Description of the task →
Work through the data below and copy out every line where "Glandular" is found.

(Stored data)
____________

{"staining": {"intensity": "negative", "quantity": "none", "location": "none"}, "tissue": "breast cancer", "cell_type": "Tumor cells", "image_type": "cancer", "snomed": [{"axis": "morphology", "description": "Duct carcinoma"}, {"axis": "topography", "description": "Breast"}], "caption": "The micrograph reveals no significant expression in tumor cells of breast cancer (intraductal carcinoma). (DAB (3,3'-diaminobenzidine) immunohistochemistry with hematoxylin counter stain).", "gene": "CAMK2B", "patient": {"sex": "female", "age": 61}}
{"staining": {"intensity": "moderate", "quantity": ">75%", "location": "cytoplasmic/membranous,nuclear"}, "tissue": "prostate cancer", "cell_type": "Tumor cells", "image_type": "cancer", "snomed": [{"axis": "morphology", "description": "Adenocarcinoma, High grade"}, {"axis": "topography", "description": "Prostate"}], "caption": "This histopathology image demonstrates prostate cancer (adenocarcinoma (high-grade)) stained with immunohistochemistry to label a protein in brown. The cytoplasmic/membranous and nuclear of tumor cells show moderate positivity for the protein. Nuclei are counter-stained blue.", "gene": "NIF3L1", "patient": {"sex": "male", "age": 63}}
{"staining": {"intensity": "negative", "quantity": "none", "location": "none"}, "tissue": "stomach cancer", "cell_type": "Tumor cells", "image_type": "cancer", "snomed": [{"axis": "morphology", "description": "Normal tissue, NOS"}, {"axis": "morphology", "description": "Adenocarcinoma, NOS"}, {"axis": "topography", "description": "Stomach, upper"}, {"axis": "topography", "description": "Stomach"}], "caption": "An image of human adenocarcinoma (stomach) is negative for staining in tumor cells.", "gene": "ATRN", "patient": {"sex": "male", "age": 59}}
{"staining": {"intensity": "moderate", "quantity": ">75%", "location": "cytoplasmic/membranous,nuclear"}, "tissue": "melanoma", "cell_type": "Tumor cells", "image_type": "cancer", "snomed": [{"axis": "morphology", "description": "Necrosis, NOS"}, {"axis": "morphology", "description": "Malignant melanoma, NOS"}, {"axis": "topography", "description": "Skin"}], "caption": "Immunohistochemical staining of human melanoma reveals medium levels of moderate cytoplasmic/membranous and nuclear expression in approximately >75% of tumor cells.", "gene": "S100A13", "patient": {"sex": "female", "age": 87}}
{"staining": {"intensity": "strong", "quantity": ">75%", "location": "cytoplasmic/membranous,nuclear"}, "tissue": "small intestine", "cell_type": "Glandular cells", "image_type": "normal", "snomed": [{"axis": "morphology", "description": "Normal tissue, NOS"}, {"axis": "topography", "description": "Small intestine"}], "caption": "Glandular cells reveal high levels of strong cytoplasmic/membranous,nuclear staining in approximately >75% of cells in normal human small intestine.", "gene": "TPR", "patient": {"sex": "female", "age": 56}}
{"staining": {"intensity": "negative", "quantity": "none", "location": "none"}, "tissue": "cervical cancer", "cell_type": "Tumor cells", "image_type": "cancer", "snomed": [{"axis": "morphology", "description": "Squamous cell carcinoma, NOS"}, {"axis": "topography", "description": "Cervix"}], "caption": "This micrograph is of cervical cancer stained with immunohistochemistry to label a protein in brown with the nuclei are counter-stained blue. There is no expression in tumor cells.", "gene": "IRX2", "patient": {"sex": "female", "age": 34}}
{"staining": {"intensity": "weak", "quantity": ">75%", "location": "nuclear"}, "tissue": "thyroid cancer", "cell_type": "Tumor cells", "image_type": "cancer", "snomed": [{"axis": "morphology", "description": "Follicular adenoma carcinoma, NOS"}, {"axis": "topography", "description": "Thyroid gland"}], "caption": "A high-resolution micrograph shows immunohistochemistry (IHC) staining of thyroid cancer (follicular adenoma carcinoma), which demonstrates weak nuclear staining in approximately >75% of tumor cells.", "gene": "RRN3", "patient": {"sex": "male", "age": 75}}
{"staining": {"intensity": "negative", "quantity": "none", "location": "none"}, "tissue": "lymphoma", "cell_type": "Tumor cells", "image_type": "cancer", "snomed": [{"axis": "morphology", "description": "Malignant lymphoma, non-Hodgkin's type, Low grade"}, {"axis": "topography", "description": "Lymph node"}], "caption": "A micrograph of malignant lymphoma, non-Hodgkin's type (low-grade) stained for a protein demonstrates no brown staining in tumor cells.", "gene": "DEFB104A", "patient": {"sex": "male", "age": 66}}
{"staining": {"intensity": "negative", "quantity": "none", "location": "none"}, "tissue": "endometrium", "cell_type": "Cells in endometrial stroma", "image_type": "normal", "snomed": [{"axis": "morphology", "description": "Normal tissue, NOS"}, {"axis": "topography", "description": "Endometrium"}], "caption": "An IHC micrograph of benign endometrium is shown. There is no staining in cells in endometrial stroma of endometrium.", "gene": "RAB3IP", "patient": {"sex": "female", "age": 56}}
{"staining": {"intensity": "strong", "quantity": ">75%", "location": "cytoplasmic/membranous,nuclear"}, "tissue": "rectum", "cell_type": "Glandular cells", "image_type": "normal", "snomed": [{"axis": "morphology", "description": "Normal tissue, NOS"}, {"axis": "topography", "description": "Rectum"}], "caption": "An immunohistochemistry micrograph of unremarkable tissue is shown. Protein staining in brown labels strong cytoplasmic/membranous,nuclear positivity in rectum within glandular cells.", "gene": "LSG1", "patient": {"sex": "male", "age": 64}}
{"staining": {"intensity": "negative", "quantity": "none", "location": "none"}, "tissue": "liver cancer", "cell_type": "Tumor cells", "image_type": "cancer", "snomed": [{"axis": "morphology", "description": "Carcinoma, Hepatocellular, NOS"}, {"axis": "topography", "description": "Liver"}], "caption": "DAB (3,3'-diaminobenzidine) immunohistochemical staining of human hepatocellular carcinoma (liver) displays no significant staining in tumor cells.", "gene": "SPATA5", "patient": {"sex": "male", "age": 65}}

____________

Finished exercise →
{"staining": {"intensity": "strong", "quantity": ">75%", "location": "cytoplasmic/membranous,nuclear"}, "tissue": "small intestine", "cell_type": "Glandular cells", "image_type": "normal", "snomed": [{"axis": "morphology", "description": "Normal tissue, NOS"}, {"axis": "topography", "description": "Small intestine"}], "caption": "Glandular cells reveal high levels of strong cytoplasmic/membranous,nuclear staining in approximately >75% of cells in normal human small intestine.", "gene": "TPR", "patient": {"sex": "female", "age": 56}}
{"staining": {"intensity": "strong", "quantity": ">75%", "location": "cytoplasmic/membranous,nuclear"}, "tissue": "rectum", "cell_type": "Glandular cells", "image_type": "normal", "snomed": [{"axis": "morphology", "description": "Normal tissue, NOS"}, {"axis": "topography", "description": "Rectum"}], "caption": "An immunohistochemistry micrograph of unremarkable tissue is shown. Protein staining in brown labels strong cytoplasmic/membranous,nuclear positivity in rectum within glandular cells.", "gene": "LSG1", "patient": {"sex": "male", "age": 64}}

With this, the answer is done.